Cadmium (Cd(2+)) in the environment is a significant health hazard. Chronic low Cd(2+) exposure mainly results from food and tobacco smoking and causes kidney damage, predominantly in the proximal tubule. Blood Cd(2+) binds to thiol-containing high (e.g., albumin, transferrin) and low molecular weight proteins (e.g., the high-affinity metal-binding protein metallothionein, β2-microglobulin, α1-microglobulin and lipocalin-2). These plasma proteins reach the glomerular filtrate and are endocytosed at the proximal tubule via the multiligand receptor complex megalin:cubilin. The current dogma of chronic Cd(2+) nephrotoxicity claims that Cd(2+)-metallothionein endocytosed via megalin:cubilin causes renal damage. However, a thorough study of the literature strongly argues for revision of this model for various reasons, mainly: (i) It relied on studies with unusually high Cd(2+)-metallothionein concentrations; (ii) the K(D) of megalin for metallothionein is ~10(5)-times higher than (Cd(2+))-metallothionein plasma concentrations. Here we investigated the uptake and toxicity of ultrafiltrated Cd(2+)-binding protein ligands that are endocytosed via megalin:cubilin in the proximal tubule. Metallothionein, β2-microglobulin, α1-microglobulin, lipocalin-2, albumin and transferrin were investigated, both as apo- and Cd(2+)-protein complexes, in a rat proximal tubule cell line (WKPT-0293 Cl.2) expressing megalin:cubilin at low passage, but is lost at high passage.

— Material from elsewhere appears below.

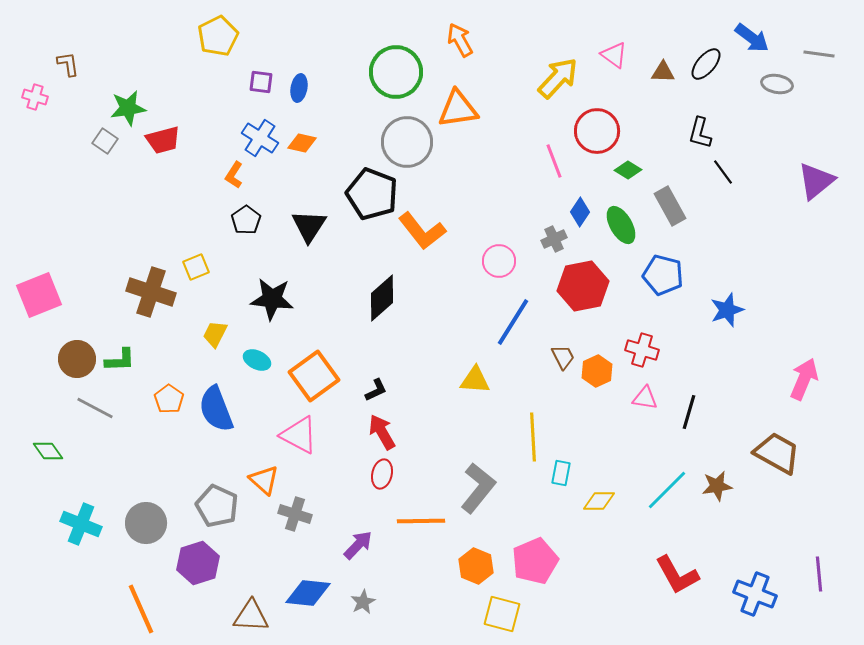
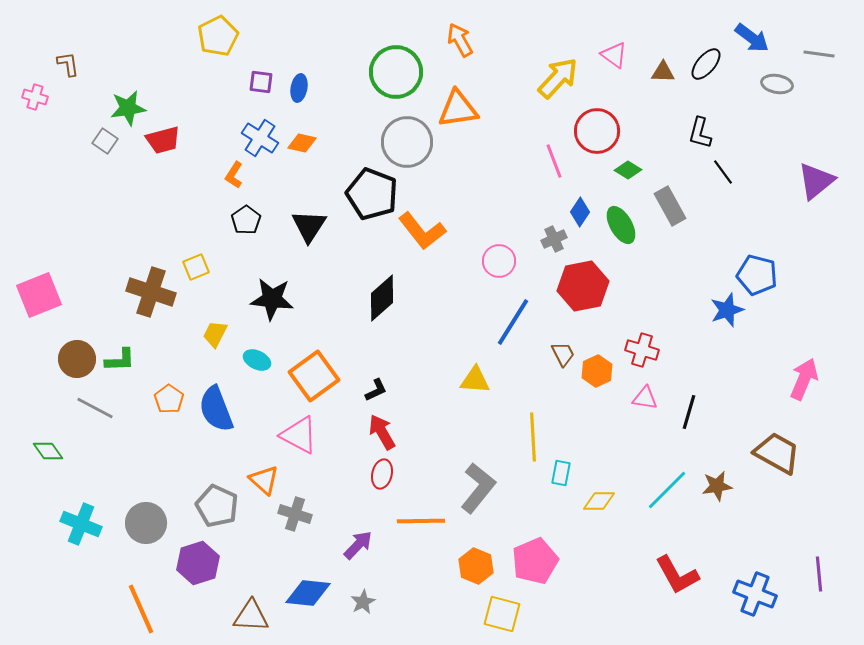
blue pentagon at (663, 275): moved 94 px right
brown trapezoid at (563, 357): moved 3 px up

Uptake was determined by fluorescence microscopy and toxicity by MTT cell viability assay. Apo-proteins in low and high passage cells as well as Cd(2+)-protein complexes in megalin:cubilin deficient high passage cells did not affect cell viability. The data prove Cd(2+)-metallothionein is not toxic, even at >100-fold physiological metallothionein concentrations in the primary filtrate. Rather, Cd(2+)-β2-microglobulin, Cd(2+)-albumin and Cd(2+)-lipocalin-2 at concentrations present in the primary filtrate are taken up by low passage proximal tubule cells and cause toxicity. They are therefore likely candidates of Cd(2+)-protein complexes damaging the proximal tubule via megalin:cubilin at concentrations found in the ultrafiltrate.